======== Listed entries

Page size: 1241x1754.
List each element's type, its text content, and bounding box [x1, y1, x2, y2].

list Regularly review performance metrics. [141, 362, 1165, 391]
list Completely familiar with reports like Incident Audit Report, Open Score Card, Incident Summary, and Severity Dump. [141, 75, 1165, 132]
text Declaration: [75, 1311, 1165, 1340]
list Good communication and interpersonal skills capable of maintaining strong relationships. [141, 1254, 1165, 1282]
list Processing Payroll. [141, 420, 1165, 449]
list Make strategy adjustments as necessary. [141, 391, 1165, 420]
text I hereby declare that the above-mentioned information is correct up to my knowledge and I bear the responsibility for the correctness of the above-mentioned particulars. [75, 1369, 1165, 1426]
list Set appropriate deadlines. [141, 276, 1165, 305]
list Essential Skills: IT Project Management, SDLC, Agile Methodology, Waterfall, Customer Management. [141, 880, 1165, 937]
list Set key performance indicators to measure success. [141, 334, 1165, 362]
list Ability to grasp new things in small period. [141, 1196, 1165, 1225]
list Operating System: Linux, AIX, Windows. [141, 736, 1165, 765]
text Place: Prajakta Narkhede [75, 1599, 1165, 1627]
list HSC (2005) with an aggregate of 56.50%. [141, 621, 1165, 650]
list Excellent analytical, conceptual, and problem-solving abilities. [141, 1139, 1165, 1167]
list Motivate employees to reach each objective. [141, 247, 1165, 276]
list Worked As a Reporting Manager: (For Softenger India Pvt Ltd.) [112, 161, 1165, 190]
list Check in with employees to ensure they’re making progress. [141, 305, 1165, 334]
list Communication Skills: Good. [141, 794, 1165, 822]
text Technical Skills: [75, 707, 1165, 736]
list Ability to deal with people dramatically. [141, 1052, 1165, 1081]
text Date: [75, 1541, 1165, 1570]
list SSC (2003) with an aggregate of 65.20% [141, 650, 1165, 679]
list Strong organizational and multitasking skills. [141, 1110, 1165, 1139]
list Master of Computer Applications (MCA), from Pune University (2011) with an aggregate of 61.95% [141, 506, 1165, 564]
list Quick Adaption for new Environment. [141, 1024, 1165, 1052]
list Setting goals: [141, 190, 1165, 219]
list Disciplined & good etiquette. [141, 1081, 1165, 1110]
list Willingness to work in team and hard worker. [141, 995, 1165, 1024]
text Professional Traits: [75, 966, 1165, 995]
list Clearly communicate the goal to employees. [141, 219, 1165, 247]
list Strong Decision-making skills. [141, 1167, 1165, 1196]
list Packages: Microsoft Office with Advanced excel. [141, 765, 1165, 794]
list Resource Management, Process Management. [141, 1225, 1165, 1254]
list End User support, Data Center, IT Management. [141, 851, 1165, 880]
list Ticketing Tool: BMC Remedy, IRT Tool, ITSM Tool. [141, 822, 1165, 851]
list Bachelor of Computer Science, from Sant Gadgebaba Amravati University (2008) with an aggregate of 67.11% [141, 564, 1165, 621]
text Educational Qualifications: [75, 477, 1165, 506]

================

### Assignment
Filter the records above and copy every line that contains the word "each".

### Task answer
List each element's type, its text content, and bounding box [x1, y1, x2, y2].
list Motivate employees to reach each objective. [141, 247, 1165, 276]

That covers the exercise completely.